## TEXT:

++++

# My swedish custom bike retro style



## andybee75 (May 17, 2017)

Here's my custom build based on a 50's swedish Monark bike. Parts from the 20's to present time. Started of as a banged up empty frame. Inspired by US, french and some swedish streamliner/beach cruiser bikes. Hope you like it!


----------



## rustjunkie (May 17, 2017)

_*Nice!*_


----------



## Andrew Gorman (May 17, 2017)

Very nice! It works very well. I also like the chain keepers on the Woods valve.


----------



## Duchess (May 17, 2017)

Beautiful paint work!


----------



## abe lugo (May 17, 2017)

where are those grips from? custom made?


----------



## Wcben (May 17, 2017)

I love that valve cap!  VERY COOL!! is that a current piece?


----------



## mike j (May 18, 2017)

Beautiful job, all around. Love it!


----------



## Andrew Gorman (May 18, 2017)

The valve caps are available- they fit Woods valves, which are supposed to have Presta threads.  I have not checked.
https://velo-classic.de/oxid2/Fahrrad-oxid/Ventile-u-Zubehoer/Ventilkappe-mit-Kettchen.html


----------



## andybee75 (May 18, 2017)

The valve cap are NOS ones, used on standard swedish bikes pre ca 1930. But as mentioned, new ones is made. The handles are made of red transparent plastic, specially made for a 50's handle bar with built in lamps for turn flashers. The idea was that the whole handle would blink red and would be visible from all the way around the bike. Didn't became a hit through.


----------

++++

## WHAT IS NEEDED:
In the custom bike thread above, what are the handles of the bike made of?

++++

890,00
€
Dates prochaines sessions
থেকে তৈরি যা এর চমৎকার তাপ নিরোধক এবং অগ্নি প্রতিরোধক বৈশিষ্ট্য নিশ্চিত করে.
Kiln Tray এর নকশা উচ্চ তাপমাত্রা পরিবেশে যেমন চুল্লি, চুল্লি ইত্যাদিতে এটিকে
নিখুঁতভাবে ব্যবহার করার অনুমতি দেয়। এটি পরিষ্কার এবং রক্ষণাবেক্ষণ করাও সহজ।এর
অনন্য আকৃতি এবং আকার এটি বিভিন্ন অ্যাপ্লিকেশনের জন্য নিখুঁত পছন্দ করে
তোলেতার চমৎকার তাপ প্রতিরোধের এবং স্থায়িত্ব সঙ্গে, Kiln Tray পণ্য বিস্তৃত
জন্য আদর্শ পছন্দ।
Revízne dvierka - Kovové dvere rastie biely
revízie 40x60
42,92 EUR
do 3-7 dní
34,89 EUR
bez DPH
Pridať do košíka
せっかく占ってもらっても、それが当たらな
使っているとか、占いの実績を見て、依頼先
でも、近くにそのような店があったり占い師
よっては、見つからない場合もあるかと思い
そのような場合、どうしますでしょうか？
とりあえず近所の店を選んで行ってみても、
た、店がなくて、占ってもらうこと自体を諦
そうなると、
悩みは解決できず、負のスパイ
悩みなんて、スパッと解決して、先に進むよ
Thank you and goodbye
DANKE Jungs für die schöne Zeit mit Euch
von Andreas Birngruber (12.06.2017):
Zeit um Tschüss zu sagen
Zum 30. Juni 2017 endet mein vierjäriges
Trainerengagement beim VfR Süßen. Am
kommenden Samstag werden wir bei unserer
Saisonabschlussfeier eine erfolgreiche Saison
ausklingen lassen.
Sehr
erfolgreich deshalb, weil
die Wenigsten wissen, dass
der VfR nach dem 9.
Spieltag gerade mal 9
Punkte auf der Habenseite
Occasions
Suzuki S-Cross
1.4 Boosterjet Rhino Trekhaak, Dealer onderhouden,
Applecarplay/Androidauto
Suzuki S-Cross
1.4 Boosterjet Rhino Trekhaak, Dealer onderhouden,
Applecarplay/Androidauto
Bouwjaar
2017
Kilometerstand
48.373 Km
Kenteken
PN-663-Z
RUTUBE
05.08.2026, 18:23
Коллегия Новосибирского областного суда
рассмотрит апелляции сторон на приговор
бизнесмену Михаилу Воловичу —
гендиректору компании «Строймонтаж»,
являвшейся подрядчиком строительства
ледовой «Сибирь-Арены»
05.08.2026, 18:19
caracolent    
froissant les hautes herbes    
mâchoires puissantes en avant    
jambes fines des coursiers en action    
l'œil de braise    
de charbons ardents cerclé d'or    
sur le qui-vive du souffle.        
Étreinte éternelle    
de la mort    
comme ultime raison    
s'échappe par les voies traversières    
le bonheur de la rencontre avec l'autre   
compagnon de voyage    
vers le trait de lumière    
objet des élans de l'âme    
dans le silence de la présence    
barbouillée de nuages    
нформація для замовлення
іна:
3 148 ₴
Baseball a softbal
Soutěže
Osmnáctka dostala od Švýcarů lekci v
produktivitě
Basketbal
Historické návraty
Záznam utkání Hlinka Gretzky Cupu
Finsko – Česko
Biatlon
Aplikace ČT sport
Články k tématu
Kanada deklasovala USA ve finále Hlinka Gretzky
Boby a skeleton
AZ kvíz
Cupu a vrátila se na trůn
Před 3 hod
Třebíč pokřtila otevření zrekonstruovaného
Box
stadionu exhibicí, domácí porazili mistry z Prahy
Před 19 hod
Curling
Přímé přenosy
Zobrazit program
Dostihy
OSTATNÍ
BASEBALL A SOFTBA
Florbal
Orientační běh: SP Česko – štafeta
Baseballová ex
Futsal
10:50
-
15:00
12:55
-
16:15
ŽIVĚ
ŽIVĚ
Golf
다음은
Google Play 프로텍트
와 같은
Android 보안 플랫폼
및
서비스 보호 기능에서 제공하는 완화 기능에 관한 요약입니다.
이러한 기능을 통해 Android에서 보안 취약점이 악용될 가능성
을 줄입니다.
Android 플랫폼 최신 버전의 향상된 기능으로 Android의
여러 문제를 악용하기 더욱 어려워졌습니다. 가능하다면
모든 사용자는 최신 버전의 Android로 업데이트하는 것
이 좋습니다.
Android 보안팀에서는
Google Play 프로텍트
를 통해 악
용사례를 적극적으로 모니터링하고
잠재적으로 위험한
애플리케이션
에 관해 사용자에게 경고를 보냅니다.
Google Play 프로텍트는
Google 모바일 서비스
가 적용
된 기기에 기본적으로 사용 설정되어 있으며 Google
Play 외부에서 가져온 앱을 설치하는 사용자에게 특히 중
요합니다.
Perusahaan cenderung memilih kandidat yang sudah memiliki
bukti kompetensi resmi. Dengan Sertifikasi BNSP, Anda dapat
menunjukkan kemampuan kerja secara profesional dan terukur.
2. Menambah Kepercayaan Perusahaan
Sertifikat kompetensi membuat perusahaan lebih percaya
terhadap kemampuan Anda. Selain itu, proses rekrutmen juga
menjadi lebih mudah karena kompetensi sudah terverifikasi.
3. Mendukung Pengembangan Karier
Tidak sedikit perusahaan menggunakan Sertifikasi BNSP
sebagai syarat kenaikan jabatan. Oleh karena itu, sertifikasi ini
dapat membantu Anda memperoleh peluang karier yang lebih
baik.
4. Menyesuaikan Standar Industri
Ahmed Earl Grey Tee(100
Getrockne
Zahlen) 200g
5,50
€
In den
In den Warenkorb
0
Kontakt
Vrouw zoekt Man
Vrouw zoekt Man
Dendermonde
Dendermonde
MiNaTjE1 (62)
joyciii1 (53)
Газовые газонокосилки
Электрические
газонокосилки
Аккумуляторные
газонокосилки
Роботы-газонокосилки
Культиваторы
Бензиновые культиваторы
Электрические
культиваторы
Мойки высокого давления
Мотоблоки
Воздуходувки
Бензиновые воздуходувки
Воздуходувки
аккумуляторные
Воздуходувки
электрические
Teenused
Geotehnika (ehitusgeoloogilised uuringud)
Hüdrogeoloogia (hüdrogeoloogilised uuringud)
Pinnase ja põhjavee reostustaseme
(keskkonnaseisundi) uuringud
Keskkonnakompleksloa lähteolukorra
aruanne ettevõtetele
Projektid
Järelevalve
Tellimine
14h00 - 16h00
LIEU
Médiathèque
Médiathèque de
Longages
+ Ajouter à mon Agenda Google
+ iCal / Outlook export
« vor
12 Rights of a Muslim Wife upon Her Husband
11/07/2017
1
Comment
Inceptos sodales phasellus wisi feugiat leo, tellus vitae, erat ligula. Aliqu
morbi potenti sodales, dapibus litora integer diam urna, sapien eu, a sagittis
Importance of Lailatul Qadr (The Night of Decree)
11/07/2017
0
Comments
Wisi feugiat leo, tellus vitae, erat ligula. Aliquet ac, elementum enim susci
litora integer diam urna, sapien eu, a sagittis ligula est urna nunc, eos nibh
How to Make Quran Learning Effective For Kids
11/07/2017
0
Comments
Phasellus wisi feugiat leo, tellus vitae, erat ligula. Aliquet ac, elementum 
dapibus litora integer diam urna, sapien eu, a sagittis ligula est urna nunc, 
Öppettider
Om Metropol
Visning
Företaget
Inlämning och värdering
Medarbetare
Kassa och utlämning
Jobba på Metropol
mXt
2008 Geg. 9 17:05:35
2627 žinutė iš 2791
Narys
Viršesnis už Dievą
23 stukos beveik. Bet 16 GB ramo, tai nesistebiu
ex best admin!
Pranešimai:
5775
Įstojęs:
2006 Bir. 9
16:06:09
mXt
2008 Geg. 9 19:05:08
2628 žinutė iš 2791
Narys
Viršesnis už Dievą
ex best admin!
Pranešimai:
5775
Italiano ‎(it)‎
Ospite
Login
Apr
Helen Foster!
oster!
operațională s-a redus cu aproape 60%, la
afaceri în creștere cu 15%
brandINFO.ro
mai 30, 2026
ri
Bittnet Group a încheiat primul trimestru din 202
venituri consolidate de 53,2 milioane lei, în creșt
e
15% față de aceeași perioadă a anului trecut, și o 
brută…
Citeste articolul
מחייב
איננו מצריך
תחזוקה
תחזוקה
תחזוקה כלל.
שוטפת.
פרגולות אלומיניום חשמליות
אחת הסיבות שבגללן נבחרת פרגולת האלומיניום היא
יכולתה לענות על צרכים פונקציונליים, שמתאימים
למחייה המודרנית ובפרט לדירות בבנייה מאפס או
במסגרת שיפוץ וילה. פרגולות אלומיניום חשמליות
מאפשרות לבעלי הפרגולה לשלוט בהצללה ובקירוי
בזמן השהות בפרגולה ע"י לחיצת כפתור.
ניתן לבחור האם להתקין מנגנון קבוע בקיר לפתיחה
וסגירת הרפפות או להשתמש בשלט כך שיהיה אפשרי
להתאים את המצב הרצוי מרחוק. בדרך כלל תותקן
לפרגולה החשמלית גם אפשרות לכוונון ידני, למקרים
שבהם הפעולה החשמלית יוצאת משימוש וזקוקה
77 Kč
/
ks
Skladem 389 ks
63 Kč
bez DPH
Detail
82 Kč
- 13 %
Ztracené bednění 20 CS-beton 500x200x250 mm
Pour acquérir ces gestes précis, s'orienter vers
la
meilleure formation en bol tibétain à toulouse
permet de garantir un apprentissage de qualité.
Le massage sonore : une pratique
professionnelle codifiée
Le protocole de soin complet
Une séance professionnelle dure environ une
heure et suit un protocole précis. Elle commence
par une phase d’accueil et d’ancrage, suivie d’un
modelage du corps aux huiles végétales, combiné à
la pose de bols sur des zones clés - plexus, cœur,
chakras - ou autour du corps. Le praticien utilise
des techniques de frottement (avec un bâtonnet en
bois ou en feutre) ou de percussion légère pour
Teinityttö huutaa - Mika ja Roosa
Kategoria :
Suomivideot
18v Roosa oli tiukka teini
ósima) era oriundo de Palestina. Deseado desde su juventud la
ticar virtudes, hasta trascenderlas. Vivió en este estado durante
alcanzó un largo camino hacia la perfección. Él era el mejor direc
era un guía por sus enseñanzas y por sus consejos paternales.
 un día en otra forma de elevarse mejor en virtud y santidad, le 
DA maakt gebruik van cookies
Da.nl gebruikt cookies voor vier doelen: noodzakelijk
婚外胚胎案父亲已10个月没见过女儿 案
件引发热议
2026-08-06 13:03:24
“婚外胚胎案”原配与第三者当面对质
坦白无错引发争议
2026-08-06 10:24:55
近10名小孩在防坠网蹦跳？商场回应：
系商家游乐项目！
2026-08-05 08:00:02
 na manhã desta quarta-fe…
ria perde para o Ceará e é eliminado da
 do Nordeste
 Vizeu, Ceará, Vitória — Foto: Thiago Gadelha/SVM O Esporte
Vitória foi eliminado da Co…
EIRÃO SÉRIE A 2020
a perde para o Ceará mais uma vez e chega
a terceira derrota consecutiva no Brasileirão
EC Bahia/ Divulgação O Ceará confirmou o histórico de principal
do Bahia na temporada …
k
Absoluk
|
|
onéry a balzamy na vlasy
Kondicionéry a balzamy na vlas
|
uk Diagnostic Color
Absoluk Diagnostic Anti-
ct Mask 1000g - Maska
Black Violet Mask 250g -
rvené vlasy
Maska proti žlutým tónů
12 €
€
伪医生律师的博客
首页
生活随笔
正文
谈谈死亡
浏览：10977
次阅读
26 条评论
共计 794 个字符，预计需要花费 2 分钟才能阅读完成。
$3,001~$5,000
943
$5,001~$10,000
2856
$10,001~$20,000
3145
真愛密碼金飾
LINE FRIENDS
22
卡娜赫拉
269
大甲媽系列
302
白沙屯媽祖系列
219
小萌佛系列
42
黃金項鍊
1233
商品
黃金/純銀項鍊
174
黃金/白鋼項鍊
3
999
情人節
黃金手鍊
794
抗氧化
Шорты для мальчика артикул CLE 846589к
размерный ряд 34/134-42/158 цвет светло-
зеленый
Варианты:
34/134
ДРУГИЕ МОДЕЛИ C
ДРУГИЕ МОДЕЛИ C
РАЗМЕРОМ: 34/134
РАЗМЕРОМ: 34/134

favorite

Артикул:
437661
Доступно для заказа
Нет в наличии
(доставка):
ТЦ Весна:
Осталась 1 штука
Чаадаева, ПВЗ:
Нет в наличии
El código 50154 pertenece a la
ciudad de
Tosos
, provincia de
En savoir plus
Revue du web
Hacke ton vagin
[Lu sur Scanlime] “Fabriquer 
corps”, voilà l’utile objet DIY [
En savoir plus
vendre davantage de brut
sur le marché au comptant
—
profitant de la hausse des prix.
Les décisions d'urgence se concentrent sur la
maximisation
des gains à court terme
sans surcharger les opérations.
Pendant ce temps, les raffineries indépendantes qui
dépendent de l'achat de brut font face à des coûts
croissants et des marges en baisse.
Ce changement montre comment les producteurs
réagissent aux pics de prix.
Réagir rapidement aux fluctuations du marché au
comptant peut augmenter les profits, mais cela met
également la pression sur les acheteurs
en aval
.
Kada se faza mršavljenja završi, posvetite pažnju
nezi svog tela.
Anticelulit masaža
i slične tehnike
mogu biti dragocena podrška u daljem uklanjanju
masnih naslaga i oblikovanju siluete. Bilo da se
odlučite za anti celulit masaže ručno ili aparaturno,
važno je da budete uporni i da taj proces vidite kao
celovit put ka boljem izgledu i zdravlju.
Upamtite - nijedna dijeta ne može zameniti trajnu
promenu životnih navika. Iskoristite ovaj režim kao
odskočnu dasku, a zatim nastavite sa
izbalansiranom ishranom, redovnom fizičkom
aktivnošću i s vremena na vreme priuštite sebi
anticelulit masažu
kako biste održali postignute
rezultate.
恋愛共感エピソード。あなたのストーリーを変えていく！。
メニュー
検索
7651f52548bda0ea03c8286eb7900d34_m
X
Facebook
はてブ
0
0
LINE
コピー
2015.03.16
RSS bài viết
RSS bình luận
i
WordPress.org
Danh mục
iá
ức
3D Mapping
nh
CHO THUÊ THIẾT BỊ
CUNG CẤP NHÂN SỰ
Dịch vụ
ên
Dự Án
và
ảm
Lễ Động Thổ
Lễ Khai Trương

++++

## SOLUTION TO THE EXERCISE:
Red transparent plastic.